Robust Video Content Analysis via Transductive Learning

  • Authors:
  • Ralph Ewerth;Markus Mühling;Bernd Freisleben

  • Affiliations:
  • University of Marburg, Germany;University of Marburg, Germany;University of Marburg, Germany

  • Venue:
  • ACM Transactions on Intelligent Systems and Technology (TIST)
  • Year:
  • 2012

Quantified Score

Hi-index 0.00

Visualization

Abstract

Reliable video content analysis is an essential prerequisite for effective video search. An important current research question is how to develop robust video content analysis methods that produce satisfactory results for a large variety of video sources, distribution platforms, genres, and content. The work presented in this article exploits the observation that the appearance of objects and events is often related to a particular video sequence, episode, program, or broadcast. This motivates our idea of considering the content analysis task for a single video or episode as a transductive setting: the final classification model must be optimal for the given video only, and not in general, as expected for inductive learning. For this purpose, the unlabeled video test data have to be used in the learning process.
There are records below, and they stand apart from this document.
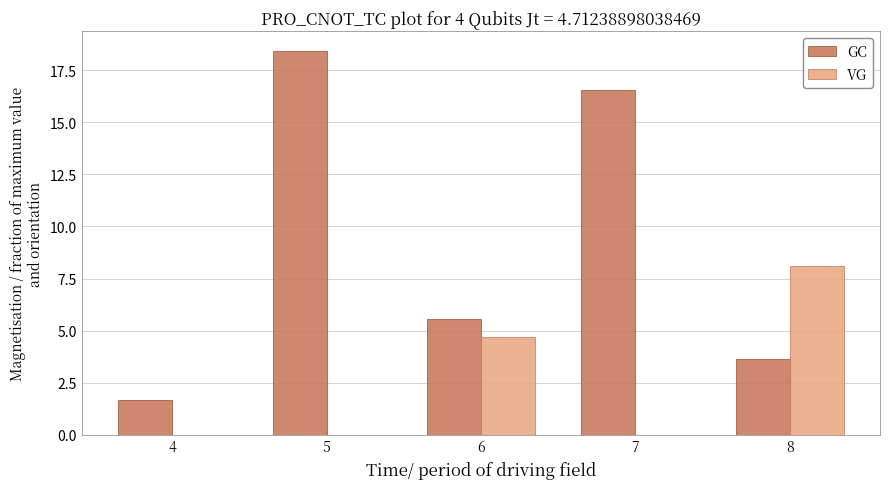

Which series changed the most between 5 and 6?

GC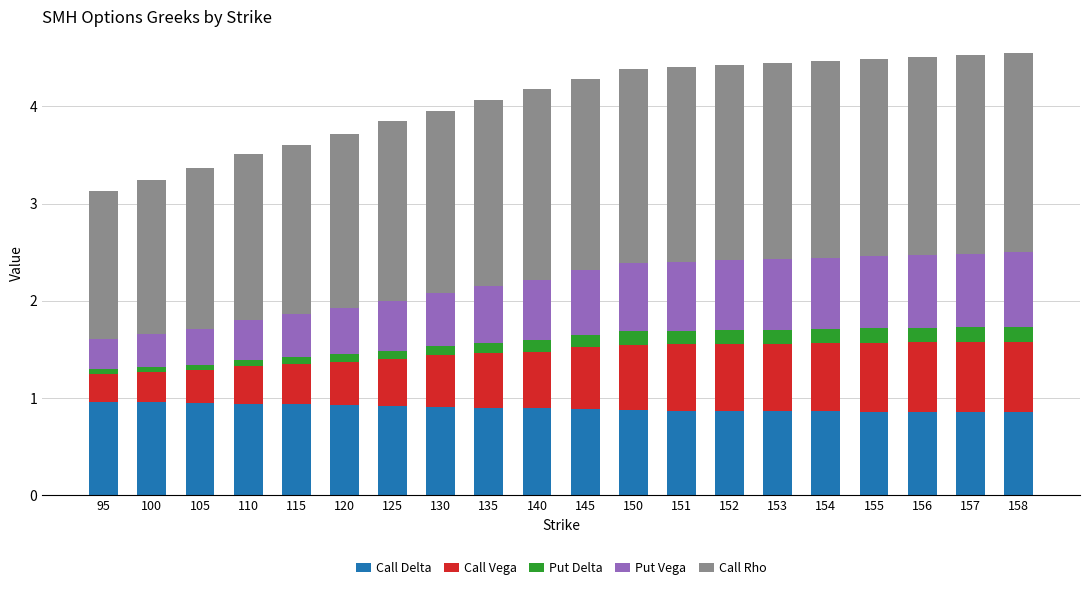

What is the maximum value for Call Delta?

1.0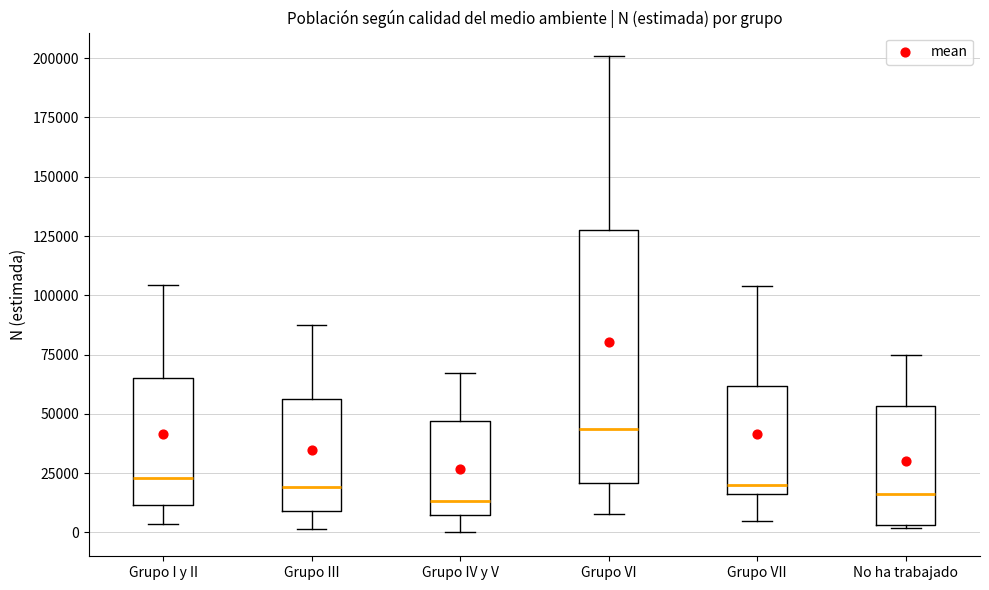

Which box's median line is the highest?

Grupo VI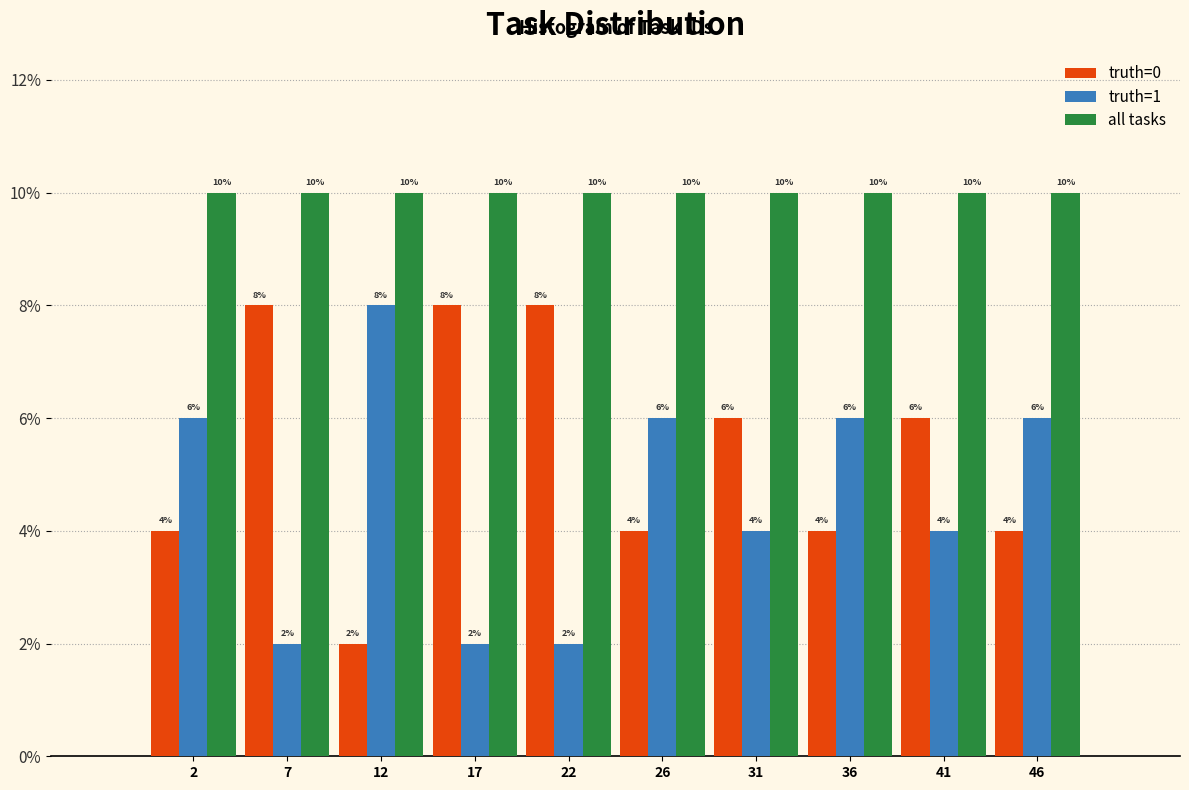

Reading right to left, what are all the values shown in this chart?

truth=0: 46=4	41=6	36=4	31=6	26=4	22=8	17=8	12=2	7=8	2=4
truth=1: 46=6	41=4	36=6	31=4	26=6	22=2	17=2	12=8	7=2	2=6
all tasks: 46=10	41=10	36=10	31=10	26=10	22=10	17=10	12=10	7=10	2=10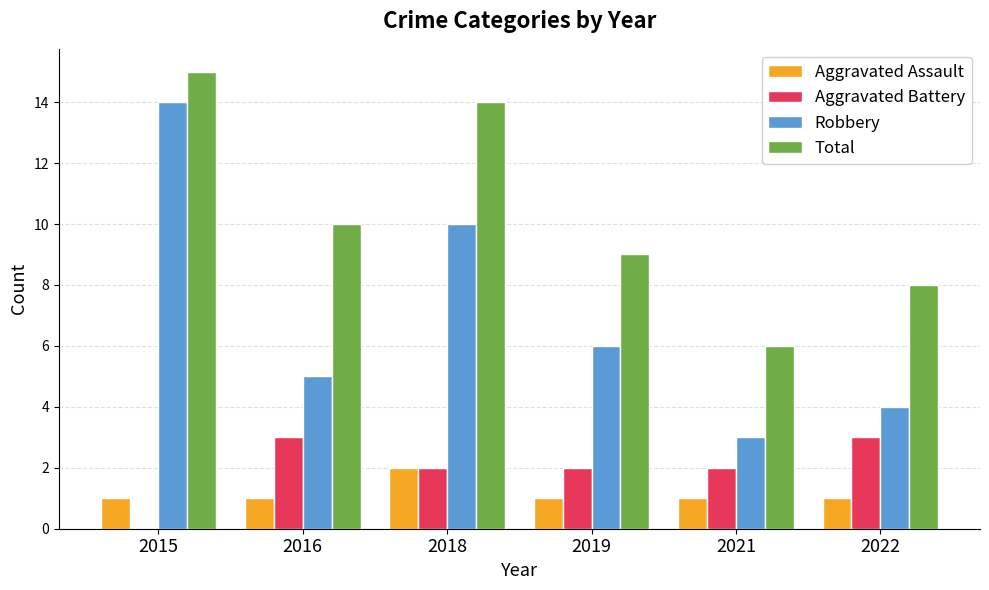

The value of Total at 2019 is 3. True or false?

False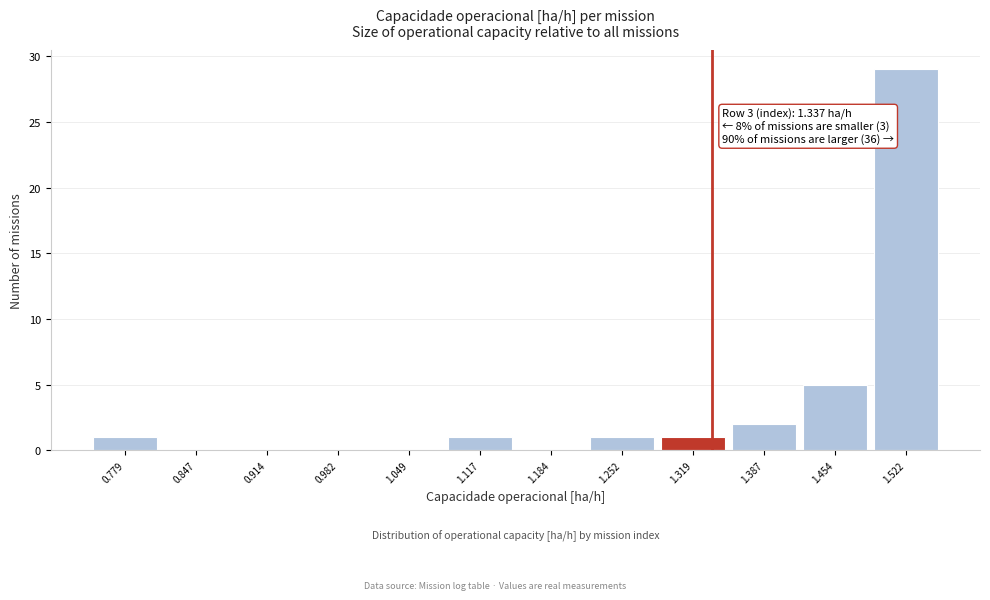

Over which range of the x-axis is the bar tallest?

1.49 to 1.56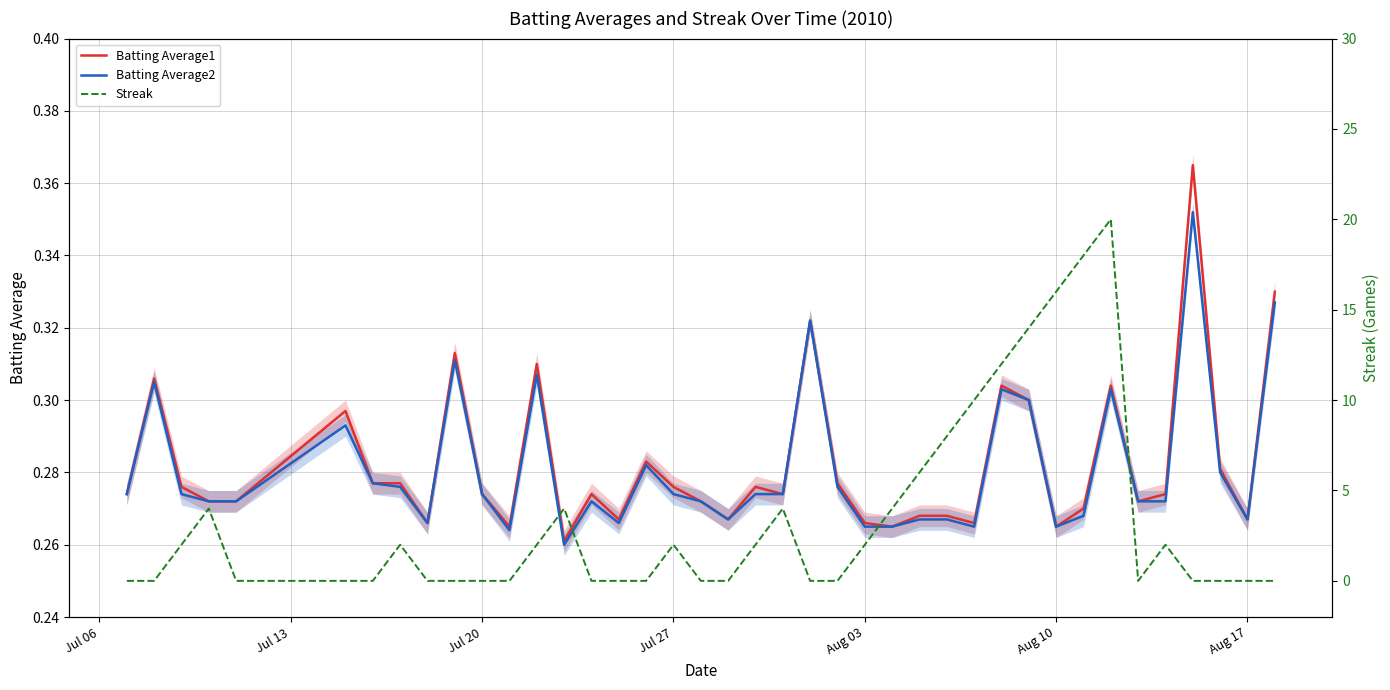

What is the difference between the maximum and minimum values in the Batting Average1 series?

0.1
In this article, a transductive learning framework for robust video content analysis based on feature selection and ensemble classification is presented. In contrast to related transductive approaches for video analysis (e.g., for concept detection), the framework is designed in a general manner and not only for a single task. The proposed framework is applied to the following video analysis tasks: shot boundary detection, face recognition, semantic video retrieval, and semantic indexing of computer game sequences. Experimental results for diverse video analysis tasks and large test sets demonstrate that the proposed transductive framework improves the robustness of the underlying state-of-the-art approaches, whereas transductive support vector machines do not solve particular tasks in a satisfactory manner.